The Indian government has proposed reducing the commission from the about 20 percent of the total fair charged at present, the 23-page document titled Central Guidelines for Aggregators says.
Photo: Reuters
The government has also proposed stricter safety checks for drivers and wants to cap their working hours at 12 per day, amid fears long shifts are putting passenger safety at risk.
The Indian Ministry of Road Transport and Highways did not respond to a request for comment outside working hours. Uber and Ola also did not respond.
The proposal could still change, but industry experts say it could halve Uber and Softbank-backed Ola’s revenues from rides.
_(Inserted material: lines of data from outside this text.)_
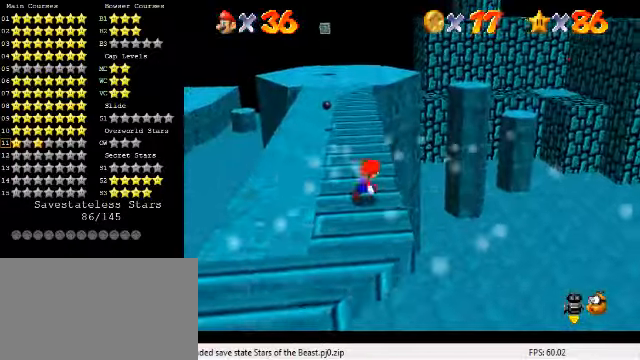
{"keys": ["up"], "events": [[66, "right", "up"], [333, "right", "down"], [433, "right", "up"]]}
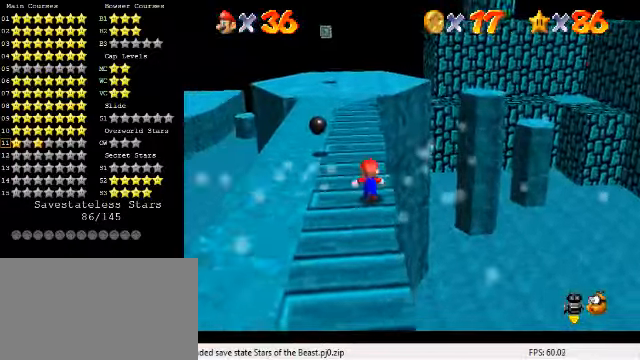
{"keys": ["up"], "events": []}
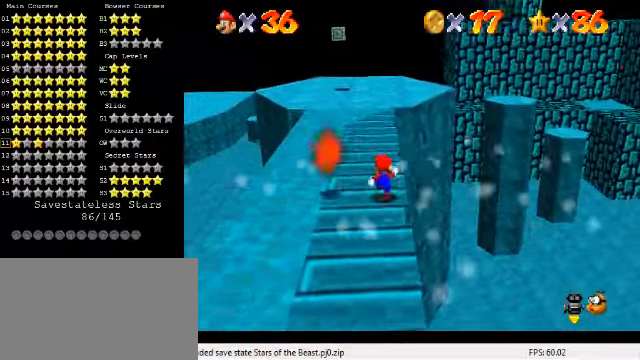
{"keys": ["up"], "events": []}
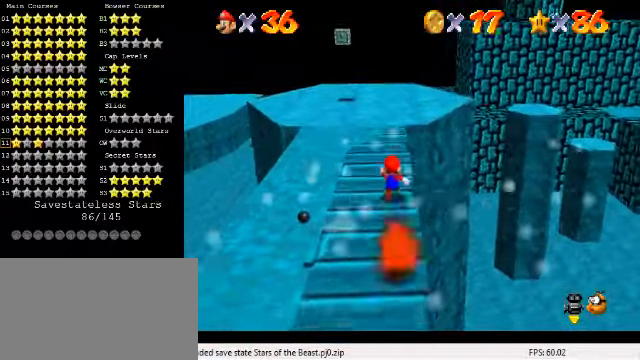
{"keys": ["up"], "events": [[133, "right", "down"], [166, "right", "up"]]}
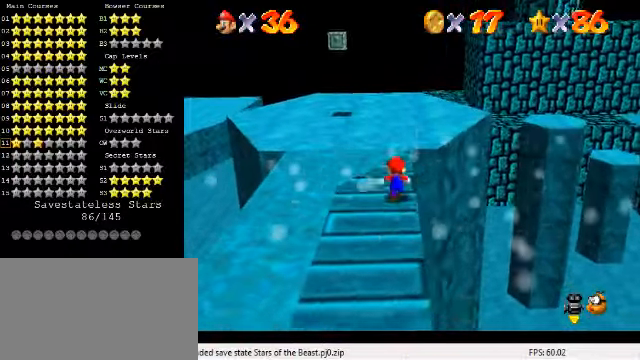
{"keys": ["shift", "up", "y"], "events": [[233, "y", "down"], [300, "shift", "down"]]}
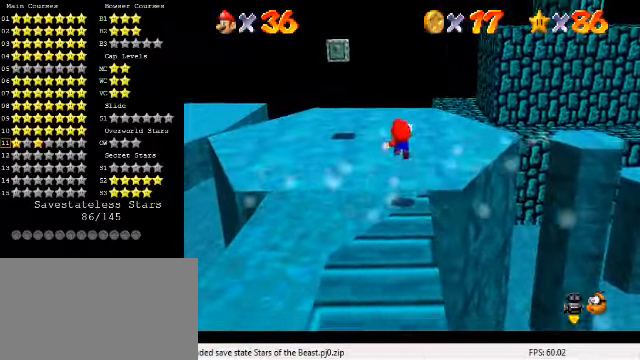
{"keys": ["down"], "events": [[100, "shift", "up"], [133, "y", "up"], [333, "up", "up"], [400, "down", "down"]]}
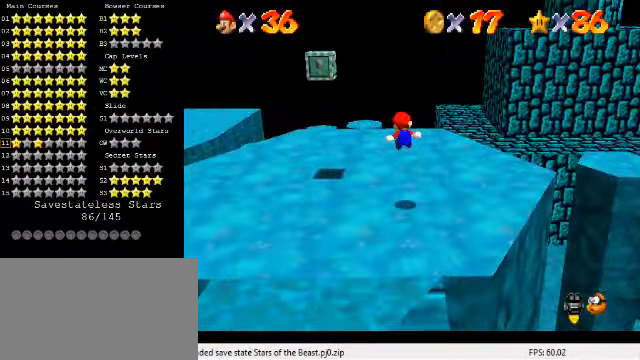
{"keys": [], "events": [[133, "right", "down"], [266, "down", "up"], [300, "right", "up"]]}
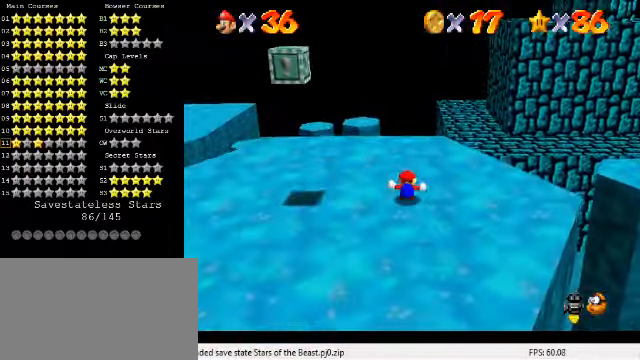
{"keys": ["c", "s"], "events": [[66, "right", "down"], [167, "right", "up"], [367, "c", "down"], [400, "s", "down"]]}
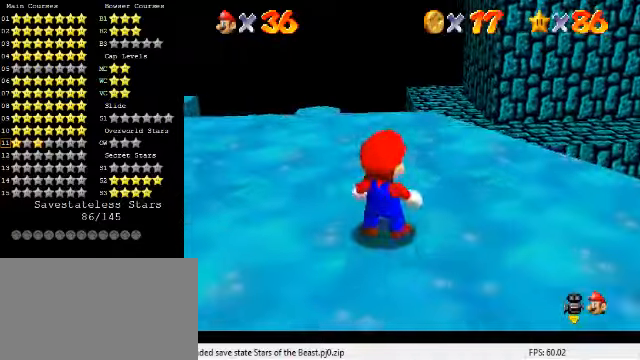
{"keys": [], "events": [[34, "down", "down"], [67, "c", "up"], [67, "s", "up"], [100, "right", "down"], [234, "down", "up"], [234, "right", "up"], [367, "down", "down"], [467, "down", "up"]]}
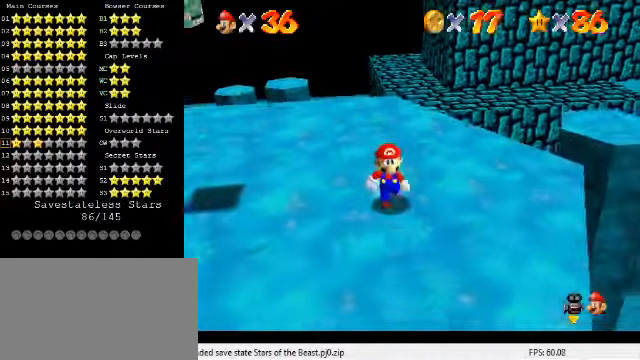
{"keys": ["up"], "events": [[67, "down", "down"], [100, "down", "up"], [500, "up", "down"]]}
India accounts for an estimated 11 percent of Uber’s global rides annually.
“The 10 percent [commission] is not viable, it has to be something around 20 percent,” former Ola corporate president of new initiatives Joy Bandekar said, adding that the system could not survive at the lower rate.
India is a key growth market for ride-hailing companies as people seek to avoid driving themselves on its congested roads.
To boost safety, the proposal says taxi companies should set up a control room that can track vehicles and conduct a facial recognition check of drivers every three hours.
The companies should also provide insurance for drivers and riders, and store all the data collected on the app on a local server for two years, it says.